Bowman, his co-pilot, tells the story of his initial hero worship for Buzz and its gradual disillusionment as his flying team approaches their final mission. The missions in those months prior to D-Day were so dangerous and nerve wracking that once 25 missions had been accomplished, the pilots and crew were reassigned to something less intense.

Finally there is Boman's English girlfriend Daphne, a combination of English wartime resignation and perfect, understanding, sexy goddess. When Boman isn't stressing out about the next mission, he is driving himself batty over whether or not Daphne is also sleeping with Buzz.

The story has tension by the bucket load. Hersey is actually quite a good writer. But due to the chapters that alternate between a countdown of the final mission and the back story, I was never really sure what time it was. By the end, I didn't care.

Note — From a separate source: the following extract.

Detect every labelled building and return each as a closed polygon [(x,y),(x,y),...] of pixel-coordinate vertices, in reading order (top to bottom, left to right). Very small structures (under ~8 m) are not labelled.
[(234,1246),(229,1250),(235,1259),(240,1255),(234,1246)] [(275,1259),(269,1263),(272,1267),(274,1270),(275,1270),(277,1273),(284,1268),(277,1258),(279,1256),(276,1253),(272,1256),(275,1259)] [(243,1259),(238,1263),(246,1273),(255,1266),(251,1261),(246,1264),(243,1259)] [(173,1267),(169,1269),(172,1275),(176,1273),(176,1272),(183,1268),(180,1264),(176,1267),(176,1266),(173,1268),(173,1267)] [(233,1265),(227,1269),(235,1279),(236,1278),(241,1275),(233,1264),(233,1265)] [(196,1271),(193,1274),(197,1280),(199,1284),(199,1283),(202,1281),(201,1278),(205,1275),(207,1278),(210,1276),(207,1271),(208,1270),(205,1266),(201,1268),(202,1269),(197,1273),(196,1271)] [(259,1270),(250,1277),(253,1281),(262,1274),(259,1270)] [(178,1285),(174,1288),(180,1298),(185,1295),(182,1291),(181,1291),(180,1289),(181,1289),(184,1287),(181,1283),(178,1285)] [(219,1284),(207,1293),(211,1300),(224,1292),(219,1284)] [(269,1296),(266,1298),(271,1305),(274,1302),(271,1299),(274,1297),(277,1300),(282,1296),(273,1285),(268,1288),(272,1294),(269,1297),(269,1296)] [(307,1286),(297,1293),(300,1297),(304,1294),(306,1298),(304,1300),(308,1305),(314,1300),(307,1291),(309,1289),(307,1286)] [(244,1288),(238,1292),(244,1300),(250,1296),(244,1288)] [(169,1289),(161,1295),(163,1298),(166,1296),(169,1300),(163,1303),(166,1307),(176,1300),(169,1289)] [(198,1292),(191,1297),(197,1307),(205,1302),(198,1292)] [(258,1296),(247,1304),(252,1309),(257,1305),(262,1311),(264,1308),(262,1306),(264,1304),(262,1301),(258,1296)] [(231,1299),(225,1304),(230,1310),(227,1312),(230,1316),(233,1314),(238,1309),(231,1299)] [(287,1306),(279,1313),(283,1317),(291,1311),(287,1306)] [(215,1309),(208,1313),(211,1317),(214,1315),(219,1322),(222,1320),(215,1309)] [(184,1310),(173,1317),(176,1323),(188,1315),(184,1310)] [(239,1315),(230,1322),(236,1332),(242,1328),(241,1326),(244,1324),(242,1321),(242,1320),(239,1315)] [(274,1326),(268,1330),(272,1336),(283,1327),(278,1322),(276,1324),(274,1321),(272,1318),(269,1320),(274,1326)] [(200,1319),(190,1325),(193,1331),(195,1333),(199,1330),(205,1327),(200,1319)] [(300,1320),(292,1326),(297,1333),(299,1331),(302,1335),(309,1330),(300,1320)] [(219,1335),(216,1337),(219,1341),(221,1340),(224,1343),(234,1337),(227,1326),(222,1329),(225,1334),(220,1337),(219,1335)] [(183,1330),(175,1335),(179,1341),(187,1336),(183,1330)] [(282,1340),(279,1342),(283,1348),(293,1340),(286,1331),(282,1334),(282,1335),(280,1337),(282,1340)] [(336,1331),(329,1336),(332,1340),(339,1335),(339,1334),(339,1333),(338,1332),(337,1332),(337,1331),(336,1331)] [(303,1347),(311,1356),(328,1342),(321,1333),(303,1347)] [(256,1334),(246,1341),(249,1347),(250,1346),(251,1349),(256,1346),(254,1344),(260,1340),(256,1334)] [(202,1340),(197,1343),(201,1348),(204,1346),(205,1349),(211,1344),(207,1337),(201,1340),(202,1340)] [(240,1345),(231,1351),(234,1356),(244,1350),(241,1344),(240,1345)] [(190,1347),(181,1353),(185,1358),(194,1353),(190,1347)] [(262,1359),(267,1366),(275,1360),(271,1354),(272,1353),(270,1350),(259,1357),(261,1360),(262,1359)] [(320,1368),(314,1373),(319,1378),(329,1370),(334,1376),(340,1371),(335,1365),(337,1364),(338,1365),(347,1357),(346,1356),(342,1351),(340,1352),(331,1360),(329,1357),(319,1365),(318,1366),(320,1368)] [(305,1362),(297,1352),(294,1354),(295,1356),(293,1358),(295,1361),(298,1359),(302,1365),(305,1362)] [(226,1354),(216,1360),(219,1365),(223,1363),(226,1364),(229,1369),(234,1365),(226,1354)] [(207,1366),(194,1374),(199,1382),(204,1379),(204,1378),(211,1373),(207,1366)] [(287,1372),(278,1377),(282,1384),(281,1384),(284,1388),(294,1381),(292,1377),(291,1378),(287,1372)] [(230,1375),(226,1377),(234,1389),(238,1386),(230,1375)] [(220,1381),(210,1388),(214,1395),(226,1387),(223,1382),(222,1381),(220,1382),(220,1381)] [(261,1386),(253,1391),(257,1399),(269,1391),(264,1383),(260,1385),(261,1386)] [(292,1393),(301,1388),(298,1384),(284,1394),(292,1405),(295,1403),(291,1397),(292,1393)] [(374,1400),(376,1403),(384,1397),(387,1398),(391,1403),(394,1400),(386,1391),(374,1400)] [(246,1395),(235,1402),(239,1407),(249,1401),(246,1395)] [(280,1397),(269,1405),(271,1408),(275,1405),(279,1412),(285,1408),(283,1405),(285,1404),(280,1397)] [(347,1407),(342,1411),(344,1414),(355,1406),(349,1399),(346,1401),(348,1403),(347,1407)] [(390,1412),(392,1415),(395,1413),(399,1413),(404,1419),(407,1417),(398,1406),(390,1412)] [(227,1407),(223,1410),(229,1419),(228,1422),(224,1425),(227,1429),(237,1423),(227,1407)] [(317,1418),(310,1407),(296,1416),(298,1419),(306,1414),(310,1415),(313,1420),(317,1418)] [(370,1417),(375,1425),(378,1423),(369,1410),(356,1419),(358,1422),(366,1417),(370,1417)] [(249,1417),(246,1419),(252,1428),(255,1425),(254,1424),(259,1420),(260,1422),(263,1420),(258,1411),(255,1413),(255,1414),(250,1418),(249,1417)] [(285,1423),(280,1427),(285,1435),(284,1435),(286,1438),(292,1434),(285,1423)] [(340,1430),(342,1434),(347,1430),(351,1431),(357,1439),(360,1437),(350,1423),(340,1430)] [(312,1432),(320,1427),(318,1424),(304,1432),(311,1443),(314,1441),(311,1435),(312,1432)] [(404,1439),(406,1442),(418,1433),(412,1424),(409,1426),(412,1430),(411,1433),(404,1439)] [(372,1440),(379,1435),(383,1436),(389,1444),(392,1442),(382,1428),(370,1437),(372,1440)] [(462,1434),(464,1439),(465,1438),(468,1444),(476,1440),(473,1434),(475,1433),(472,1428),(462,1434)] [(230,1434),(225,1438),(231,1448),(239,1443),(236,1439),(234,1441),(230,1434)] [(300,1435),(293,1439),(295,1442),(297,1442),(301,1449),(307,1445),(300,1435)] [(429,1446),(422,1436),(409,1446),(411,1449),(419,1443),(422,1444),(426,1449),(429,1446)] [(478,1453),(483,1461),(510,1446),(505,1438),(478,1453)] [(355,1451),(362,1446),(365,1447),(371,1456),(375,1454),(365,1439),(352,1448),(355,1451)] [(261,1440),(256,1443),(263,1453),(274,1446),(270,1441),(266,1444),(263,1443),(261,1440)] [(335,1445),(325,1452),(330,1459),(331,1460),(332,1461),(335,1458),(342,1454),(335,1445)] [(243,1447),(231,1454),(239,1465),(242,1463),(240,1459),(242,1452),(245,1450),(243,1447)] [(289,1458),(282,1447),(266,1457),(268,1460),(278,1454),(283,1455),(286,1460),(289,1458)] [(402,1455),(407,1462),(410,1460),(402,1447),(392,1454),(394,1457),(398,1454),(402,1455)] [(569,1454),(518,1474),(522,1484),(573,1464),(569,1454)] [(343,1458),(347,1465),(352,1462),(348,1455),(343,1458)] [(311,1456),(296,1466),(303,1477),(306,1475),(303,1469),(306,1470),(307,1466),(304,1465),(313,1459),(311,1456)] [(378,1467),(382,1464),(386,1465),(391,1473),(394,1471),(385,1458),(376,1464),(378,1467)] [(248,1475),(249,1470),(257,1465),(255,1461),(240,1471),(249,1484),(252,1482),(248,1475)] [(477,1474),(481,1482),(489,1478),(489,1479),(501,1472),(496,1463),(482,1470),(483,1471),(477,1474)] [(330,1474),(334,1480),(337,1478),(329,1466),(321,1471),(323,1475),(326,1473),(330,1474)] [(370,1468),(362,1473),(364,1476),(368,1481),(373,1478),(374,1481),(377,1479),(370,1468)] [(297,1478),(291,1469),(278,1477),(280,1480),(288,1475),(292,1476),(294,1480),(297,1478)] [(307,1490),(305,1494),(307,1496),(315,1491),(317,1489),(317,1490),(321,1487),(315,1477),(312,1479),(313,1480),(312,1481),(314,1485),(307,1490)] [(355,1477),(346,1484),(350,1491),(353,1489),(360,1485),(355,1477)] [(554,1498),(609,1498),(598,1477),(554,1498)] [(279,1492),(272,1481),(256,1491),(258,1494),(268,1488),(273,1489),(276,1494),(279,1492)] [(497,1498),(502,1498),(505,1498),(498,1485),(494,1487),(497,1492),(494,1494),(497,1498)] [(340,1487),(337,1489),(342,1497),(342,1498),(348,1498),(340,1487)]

The point of all this? Men like Buzz, who love war get off on annihilation more than they do on sex, are in fact impotent, and have a death wish. I guess if the human race were rid of such types, we wouldn't have war? Sorry, Mr Hersey, I don't think it is quite that simple.


(The War Lover is out of print. I found a copy in my local library. It is also available from used book sellers.)